For this I will have to research what the church knows and follow the Spirit in putting this into practice. Let me quote from Nick Spencer in Beyond Belief?

“The Chief Executive of Hewlett Packard once said, “If Hewlett Packard only knew what Hewlett Packard knows we would be market leaders.” The same goes for the church.

“Right now … hundreds of churches are engaged in interesting social and community projects. Hundreds more are experimenting with new and fruitful ways of evangelism and ‘doing’ church. Congregations are shaping Sunday services, modifying buildings, offering new facilities, meeting at different times, using different liturgies and trying out new formats.

“Cell and house groups are trying out new forms of fellowship. Christians are developing creative, original ways of bringing Christ to work. They are developing pithy, memorable responses to the old questions. They are using pertinent examples in order to explode the old myths.

“And so much of this is going on in parallel, without any serious communication or sharing of ideas. If Christians only knew what other Christians were thinking, saying and doing – not just so that they could imitate it but so that they could use it to develop their own thinking and living – the church would be so much more fruitful.”7

It is assuring to note the cultural change that has taken place in St. Margaret’s in the last 7 years. Our church culture now includes an expectation and an ability to speak for Jesus and to invite people to church. Our people are no longer freaked by the idea of speaking of their faith now that they have some questions to ask and answers in mind. The culture will continue to change in small steps month by month, steps which LICC refers to as one degree shifts.8

In the next few months we will take a two-pronged approach. In the first, we will make the most we can of the Hope Project because the TV ads will be broadcast and the booklets will be delivered between now and Christmas and they will provide great opportunities for conversations with our neighbours. The second prong will be to use the ‘Frontline’ material, a liberating view of how God can and does work in and through us in our daily lives, to help us to be Christ’s disciples 24/7.

I appreciate meeting Joe and Anne Kapolyo and attending their seminar in Auckland in which they encouraged us to make our Christian communities multicultural communities. St. Margaret’s already has multiple cultures and the challenge is to develop this as we go along. Thanks, Joe and Anne for ideas on how to do this.

Along with the Hope Project and Frontline I can see a place for Alpha, in the coming months and possibly ongoing, as an introduction for those who are new to Christianity.

I am sure that this Study Leave has fulfilled its objectives. I have a firmer vision for the future of the church and how that might be achieved.

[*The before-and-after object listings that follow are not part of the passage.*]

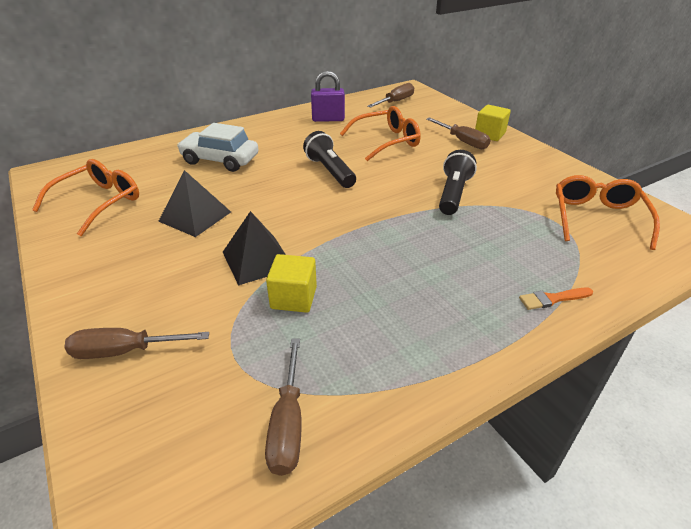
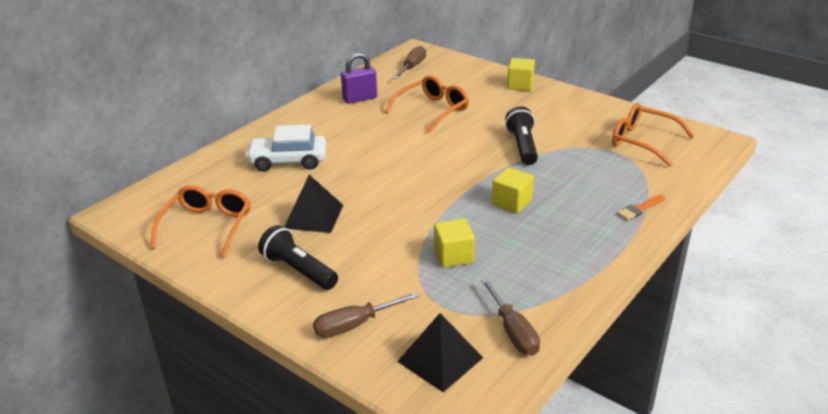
camera: 20 degrees left, 5 degrees down
(257, 259) = (401, 237): black pyramid -> black pyramid (440, 359)
(329, 171) = (402, 149): black flashlight -> black flashlight (298, 270)
(401, 252) = (511, 203): none -> yellow cube
(462, 141) = (500, 96): brown screwdriver -> none
(597, 218) = (643, 141): orange glasses -> orange glasses turned 45 degrees counterclockwise

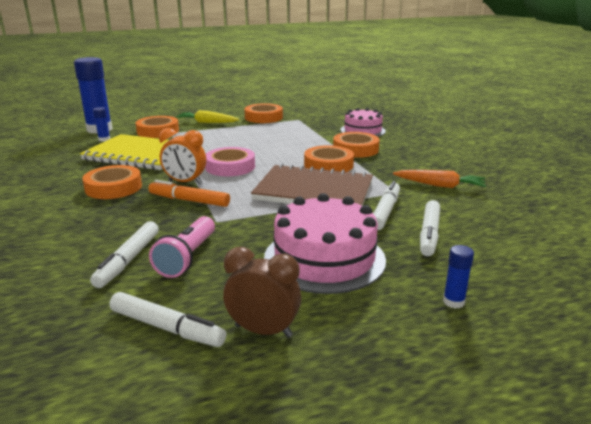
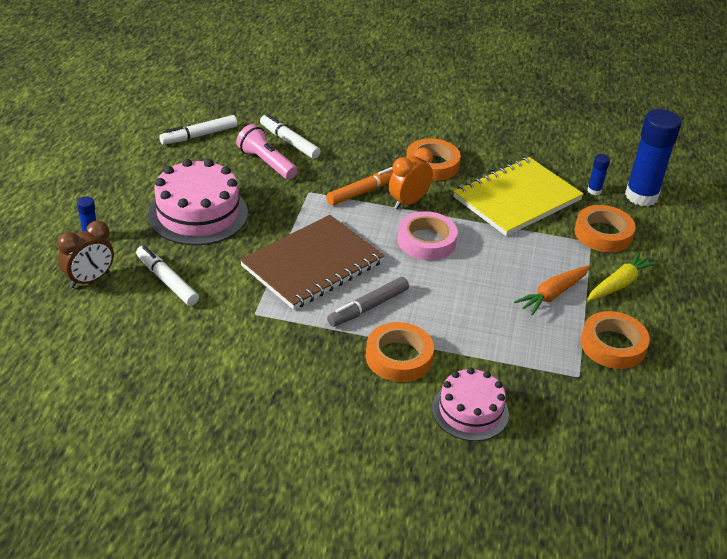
camera: 120 degrees right, 15 degrees up
(263, 331) = (158, 161): brown clock -> brown clock (90, 280)
(328, 165) = (368, 307): orange tape -> grey marker
(385, 211) = (227, 281): white marker -> none
(440, 185) = (236, 353): orange carrot -> orange carrot (552, 294)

I go forward confident in the Lord to continue to develop community one small step at a time.
Bibliography
Allen, Roland, The Spontaneous Expansion of the Church, Wipf & Stock, 1962
Greene, Mark, Fruitfulness on the Frontline, IVP, Nottingham, 2014
Hawkins, Greg L. and Parkinson, Cally, Reveal, Willow Creek, 2007
Spencer, Nick, Beyond Belief? Barriers and Bridges to Faith Today, LICC, London, 2003
Spencer, Nick, Beyond the Fringe, Researching a Spiritual Age, Cliff College, 2005
Fruitfulness on the Frontline DVD, an 8-session course for disciples who want to make a difference where they are, 2014. (Companion to Mark Greene’s book.)
licc.org.uk is the website address for the London Institute of Contemporary Christianity.
followers.org.nz is a website for going on from here re missional communities and the like.